── RECORDS PROVIDED

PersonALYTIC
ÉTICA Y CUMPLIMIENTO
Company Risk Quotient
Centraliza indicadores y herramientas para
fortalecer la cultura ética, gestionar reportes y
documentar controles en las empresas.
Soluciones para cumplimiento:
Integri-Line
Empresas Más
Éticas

────

WORK REQUIRED: Copy the text of all the items above word for word.

YOUR SOLUTION:
PersonALYTIC
ÉTICA Y CUMPLIMIENTO
Company Risk Quotient
Centraliza indicadores y herramientas para
fortalecer la cultura ética, gestionar reportes y
documentar controles en las empresas.
Soluciones para cumplimiento:
Integri-Line
Empresas Más
Éticas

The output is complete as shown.